Saved entries
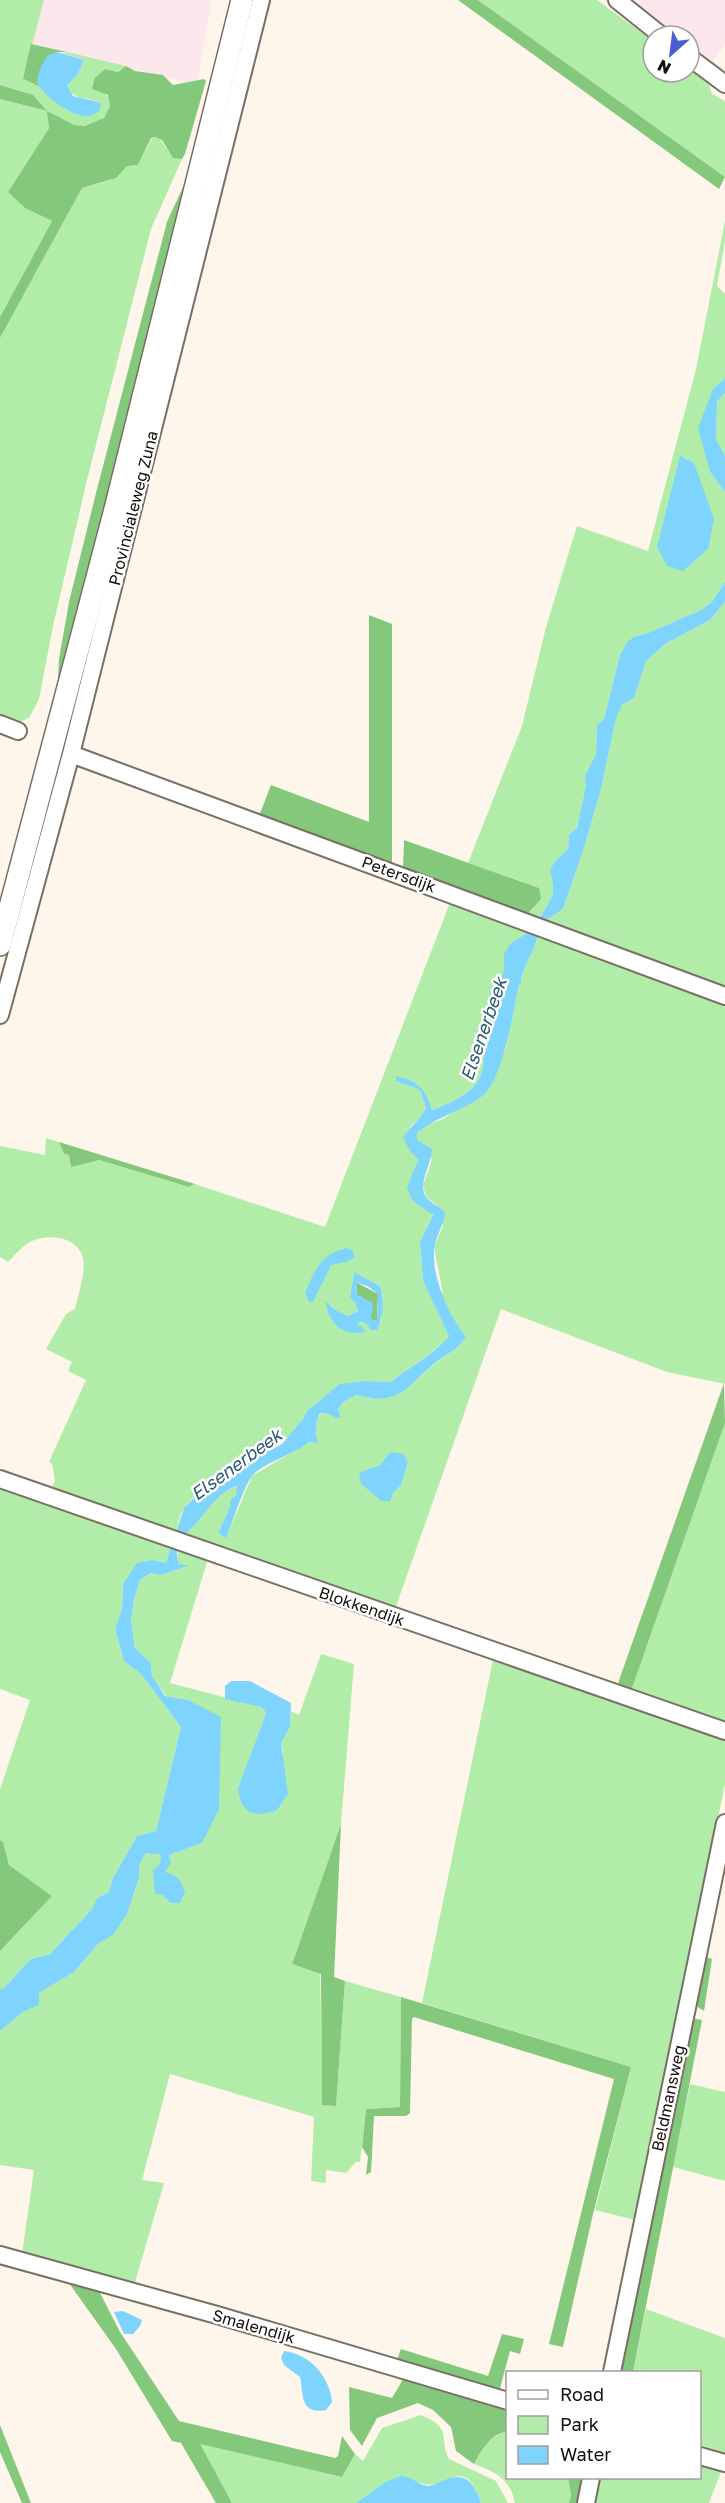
<svg xmlns="http://www.w3.org/2000/svg" width="725" height="2503" font-family="'Golos Text',sans-serif">
	<rect width="100%" height="100%" fill="#fef6ea"/>
	<path fill="#fce7ec" d="M0,0h212l-15,85 -169,-41z
		M603,0h122v45l-24,32 -12,-9v-32h-36v3z"/>
	<path fill="#b1eda9" fill-rule="evenodd" d="M0,0h44l-21,79 18,8 26,23 31,-8c-14,-6 -26,-1 -31,-18l11,-10 6,-14 -21,-7 4,-1 59,14 -8,6 -13,-3 -13,14 4,7 8,3 6,6c2,20 -18,30 -36,26 -10,-2 -18,-8 -26,-13l1,16 -41,64 17,16 27,13 -52,96v-218l46,12 -22,-19 -24,-7z
		M478,0h119l56,41v31h36v-4l19,13 4,13 13,7v76z
		M158,137l15,20 9,2 -31,70 -64,251 -34,146 -14,73 -10,19 -10,4 -19,-6v-378l82,-150 29,-8 16,-14 11,-1 14,-27z
		M725,221v20l-8,45 8,8v84l-12,11 -3,83 15,20v90l-13,20 -11,8 -53,23 -12,3 -16,19 -16,64 -7,6 -1,29 -10,22v9l-9,43 -8,7 -1,14 -12,11 -4,41 -13,17 6,3 18,-12 20,-58 17,-58 16,-76 6,-12 12,-7 12,-37 19,-17 45,-24 15,-18v385l-198,-72 7,-7 5,-20 -71,-25 54,-137 24,-99 31,-101 71,25 48,-182z
		M725,393v63l-9,-17 1,-39z
		M451,900l80,30c-17,12 -26,14 -27,36 0,9 -4,19 -5,29l-6,-1 6,5 -2,15 -14,45c3,29 -28,43 -51,51 -5,-18 -18,-31 -36,-33v4l24,9 6,18 -4,8 -12,11v24l10,9 -6,9 -1,32 20,13 -13,28 3,39 26,55c-16,18 -39,30 -58,46l-25,-1 -60,31c-20,47 -89,54 -121,95 -5,6 -7,18 -9,26l-124,-46 3,-6 -3,-17 -3,-2 37,-82 -18,-9 4,-9 -26,-13 20,-35 9,-5c3,-15 11,-35 8,-51 -5,-21 -33,-25 -51,-17 -9,4 -17,14 -24,21l-8,-5v-111l45,9 1,-17 13,4 5,12 5,1 2,11 28,-6 90,27 6,-3 130,43zM354,1272l26,14 3,10 -2,25 -13,4 -8,-4 -4,3 -30,-19h5l5,5 12,6 10,-5 -3,-9 -5,-4z
		M538,933l187,69v382l-58,-12 -166,-63 -106,300 -212,-74c19,-17 30,-41 55,-49l-2,9 -6,5v7l-12,26 8,5 26,-62 57,-34 9,1c-3,-11 -3,-20 3,-30l20,3 -3,-6 4,-7 14,-8c48,12 51,-11 83,-34 11,-9 20,-12 27,-25l-12,-14 -16,-35 5,7 -9,-47 9,-21 -6,-21 -11,-8 -3,-12 9,-25 -7,-14 -8,-6v-7l9,-8 17,-6 15,-10 47,-58 14,-66 2,-1c1,-20 16,-33 17,-51zM390,1452l18,10 -7,23 -20,16 -19,-16 -1,-13 19,-7z
		M725,1423v301l-94,-33z
		M0,1486l172,60 -6,17 -13,-3 -30,24 -1,25 -7,19 9,33 17,13 40,53 -25,104 -19,5 -24,42 -4,14 -12,6 -5,11 -42,45 -19,5 -28,30h-3v-38l52,-55 -43,-31 -6,-22 -3,-3v-51l30,-89 -30,-11z
		M179,1549l29,10 -38,124 92,24 4,6 -28,75 45,-35 -2,-10 9,-16 1,-16 8,4 22,-61 33,10 -13,160 -49,140 28,9 3,132h13l9,-124 56,16 -1,110 -34,2 -6,53h-4l-10,11 -20,-3v13l-15,-2 3,-64 -144,-43 -28,106 22,3 -30,103 -112,-32 12,-84 -34,-5v-134l23,-19 16,-7v-12l35,-21 25,-29 14,-9 14,-20 12,-34v-15l7,-12 15,2 1,40 10,8 -7,-31 4,-17 33,-12 -14,-143 -22,-4 -14,-21 -1,-12 -16,-15 -4,-28 3,-20 6,-20 12,-7 9,2 25,-8 -7,-3 -2,-6z
		M493,1660l232,79v45l-51,247 -35,190 -44,-11 36,-143 -209,-64z
		M690,2084l35,8v89l-52,-14z
		M646,2309l79,29v114l-25,-7v-73h-67z
		M421,2415c33,14 17,22 28,44l47,22 12,22h-27c-17,-53 -35,-9 -60,-20h-37l-28,20h-124l-33,-57 2,-2 141,33 13,-23 8,7 19,-33z
		M504,2431h3l1,47h60l3,17 -2,8h-54c-5,-24 -19,-31 -41,-39l11,-20z
		M700,2466l21,6 -12,31h-115l5,-25h101z"/>
	<path fill="#84c87b" d="M458,0h20l247,177 -6,12z
		M31,44l36,8h-10l-20,30 4,5 -18,-8z
		M126,66l9,5 28,4 10,10 31,-6 2,2 -21,73 -3,5 -9,-1 -11,-18 -7,-3 -4,1 -13,27 -11,1 -11,12 -34,10 -82,150v-21l52,-96 -27,-13 -17,-16 41,-64 -2,-17 -47,-12v-14l33,10 14,16 27,14 11,1 19,-8 6,-12 -2,-11 -16,-6 2,-10 11,-10 13,3z
		M193,165l-136,530 2,-36 10,-57 28,-113 70,-267z
		M369,615l23,9v241l-133,-49 12,-31 98,37z
		M404,840l135,48 2,11 -14,16 -124,-46z
		M59,1142l136,42 -6,3 -90,-27 -28,7 -2,-12 -5,-1z
		M356,1282l22,12 -1,27 -7,-2c2,-13 -2,-19 -13,-24z
		M724,1383l1,40 -94,268 -14,-5z
		M341,1824l-7,153 11,4 -9,125 -14,-1 -1,-131 -29,-10z
		M0,1840l3,2 6,23 43,31 -52,55z
		M702,1955l10,4 -8,52 -11,-7z
		M401,1997l230,70 -38,147 -30,133 -14,-3 65,-265 -200,-62 -2,2 -2,94 -4,3h-32l-3,56 -5,3 2,-18 -6,-10 4,-38 34,-2z
		M691,2018l11,2 -69,352h-15z
		M69,2283l30,8 21,41 59,89 156,37 3,-2 4,-20 13,18 -13,23 -142,-33 32,59h-16l-35,-60 -9,-2 -56,-92z
		M502,2334l22,5 -4,15 -10,-3 -11,41 -103,-30 5,-13 87,27z
		M405,2376l102,30v25c-17,4 -25,18 -33,33l-18,-13 -5,-24 -18,-17 -15,-7 -41,15 -15,28 -12,-16 -1,-43 43,11z
		M0,2425l31,78h-9l-22,-51z
		M568,2478h18l-5,25h-12l2,-8z"/>
	<path fill="#7ed4fd" fill-rule="evenodd" d="M57,52l27,8 -6,14 -11,11 6,11 25,6 3,4 -2,5c-4,3 -9,5 -14,5 -13,0 -42,-20 -47,-33 -3,-8 5,-19 9,-27z
		M725,378v15l-8,8 -1,38 9,17v36l-15,-20 -12,-44 15,-39z
		M680,456l14,7 20,56 -6,30 -25,22 -16,-5 -10,-19z
		M725,582v20l-15,18 -45,24 -19,17 -12,37 -12,7 -6,13 -16,75 -17,58 -20,58 -18,12 -6,-2c13,-21 18,-23 11,-49l6,-10 12,-11 1,-14 8,-7 9,-43 -1,-9 11,-22 1,-29 7,-6 16,-64 8,-14 8,-5 12,-3 53,-23 11,-8z
		M533,929l5,3c-1,19 -16,32 -17,52l-2,1c-6,27 -16,96 -38,112 -19,14 -47,21 -64,36v7l15,9c0,15 -15,35 -6,48 4,5 14,10 19,15 -2,15 -7,20 -10,32 -6,27 13,72 31,92 -7,13 -16,16 -28,25 -32,24 -34,46 -82,34l-14,8 -4,7 3,7 -5,1 -7,-4 -9,-1c-5,11 -5,19 -2,30l-9,-1c-14,12 -48,22 -57,34 -9,12 -19,46 -26,62l-8,-5 12,-26v-7l6,-5 1,-9c-19,7 -25,19 -38,34 -10,12 -28,24 -20,44l9,2 -27,9 -10,-2 -11,7 -6,20 -3,20 4,28 16,15 1,12 13,21 23,4 33,17 -2,92 -17,34 -33,12 2,8 -6,9c12,3 17,8 20,20l-5,11h-9l-9,-8 -7,-1 -2,-24 7,-6 1,-9 -15,-2 -7,12v14l-12,35 -14,21 -14,8 -25,29 -35,21v12l-16,7 -23,19v-42h3l28,-30 19,-5 42,-45 5,-11 12,-6 4,-14 24,-42 19,-5 25,-104 -40,-53 -17,-13 -9,-33 7,-19 1,-25 14,-21 16,-3 13,3 18,-55 26,-26 72,-38 21,-25 3,-7 34,-28 26,-3 25,1c19,-16 42,-27 58,-46l-26,-55 -3,-39 13,-27 -20,-14 -6,-13 7,-19 5,-9 -9,-9 -7,-14c7,-10 17,-17 23,-29l-6,-18 -24,-9v-5c21,5 30,12 36,34 23,-8 54,-22 51,-51l14,-45 2,-15 -8,-5h8l5,-26v-14l6,-10z
		M346,1248l6,2 3,7 -9,5 -15,3 -18,37h-4l-4,-9c10,-23 15,-38 41,-45z
		M354,1272l26,14c5,14 3,30 -3,44h-6l-3,-5 -8,-4 -3,3 6,4 2,4c-22,5 -37,-9 -39,-30l10,8 12,6 10,-5 -3,-9 -5,-4zM356,1282l13,5 9,7 -1,27 -6,-2 2,-16 -16,-8z
		M390,1452l13,2 5,8 -7,23 -8,8 -3,8h-9l-19,-16 -3,-8 2,-5 19,-7z
		M231,1681h19l41,22 -1,24 -9,16 7,51 -11,16c-23,8 -36,4 -39,-22l28,-75 -4,-6 -37,-8v-13z
		M123,2311l19,9 -2,6 -7,8h-9l-10,-22z
		M284,2351c26,3 46,26 48,51l-6,8c-28,5 -22,-18 -26,-33l-16,-12 -3,-7z
		M401,2476c10,0 16,8 26,10 7,0 11,-4 18,-6 21,-9 30,4 36,23h-125l28,-20z"/>
	<g fill="none" stroke-linecap="round" stroke-linejoin="round">
		<g stroke="#787063" stroke-width="20">
			<path id="minor" d="M617,0l45,36
				M689,57l36,27
				M0,724l18,7
				M71,754l654,242
				M0,1015l71,-261 190,-754
				M0,1479l725,252
				M0,2255l217,60 291,86
				M612,2372l113,-549
				M700,2456l25,7
				M586,2503l5,-25"/>
		</g>
		<g stroke="#787063" stroke-width="24">
			<path id="major" d="M0,945l114,-432 128,-513"/>
		</g>
		<use href="#minor" stroke="#fff" stroke-width="16"/>
		<use href="#major" stroke="#fff" stroke-width="21"/>
	</g>
	<g text-anchor="middle" dominant-baseline="central" stroke-width="5" stroke-linejoin="round" paint-order="stroke">
		<g font-size="16" fill="#13100b" stroke="#fff">
			<text transform="translate(133 508) rotate(-76)">Provincialeweg Zuna</text>
			<text transform="translate(399 874) rotate(20)">Petersdijk</text>
			<text transform="translate(362 1606) rotate(19)">Blokkendijk</text>
			<text transform="translate(668 2098) rotate(-78)">Beldmansweg</text>
			<text transform="translate(254 2326) rotate(16)">Smalendijk</text>
		</g>
		<g font-size="18" font-style="italic" fill="#2a5a70" stroke="#fff">
			<text transform="translate(483 1029) rotate(-71)">Elsenerbeek</text>
			<text transform="translate(236 1464) rotate(-36)">Elsenerbeek</text>
		</g>
	</g>
	<rect x="506" y="2371" width="195" height="108" fill="#ffffff" stroke="#a19f9d" stroke-width="1.5"/>
	<rect x="518" y="2390" width="30" height="9" fill="#ffffff" stroke="#a19f9d" stroke-width="1.5"/>
	<text x="560" y="2401" font-size="18" fill="#13100b">Road</text>
	<rect x="518" y="2416" width="30" height="18" fill="#b1eda9" stroke="#a19f9d" stroke-width="1.5"/>
	<text x="560" y="2431" font-size="18" fill="#13100b">Park</text>
	<rect x="518" y="2446" width="30" height="18" fill="#7ed4fd" stroke="#a19f9d" stroke-width="1.5"/>
	<text x="560" y="2461" font-size="18" fill="#13100b">Water</text>
	<g transform="translate(671 54) rotate(208)"><circle r="28" fill="#ffffff" stroke="#a19f9d" stroke-width="1.5"/>
	<path d="M0-4.5L10 22L0 15L-10 22Z" fill="#4a5dd2"/>
	<text y="-9" font-size="16" font-weight="bold" text-anchor="middle" fill="#13100b">N</text>
	</g>
</svg>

**Assignment:** Every line above from the line with "-52,96v-218l46,12 -22,-19 -24,-7z" to the line with "M478,0h119l56,41v31h36v-4l19,13 4,13 13,7v76z" is wanted, ends included; write them out exactly and add no other line.

**Written answer:**
	<path fill="#b1eda9" fill-rule="evenodd" d="M0,0h44l-21,79 18,8 26,23 31,-8c-14,-6 -26,-1 -31,-18l11,-10 6,-14 -21,-7 4,-1 59,14 -8,6 -13,-3 -13,14 4,7 8,3 6,6c2,20 -18,30 -36,26 -10,-2 -18,-8 -26,-13l1,16 -41,64 17,16 27,13 -52,96v-218l46,12 -22,-19 -24,-7z
		M478,0h119l56,41v31h36v-4l19,13 4,13 13,7v76z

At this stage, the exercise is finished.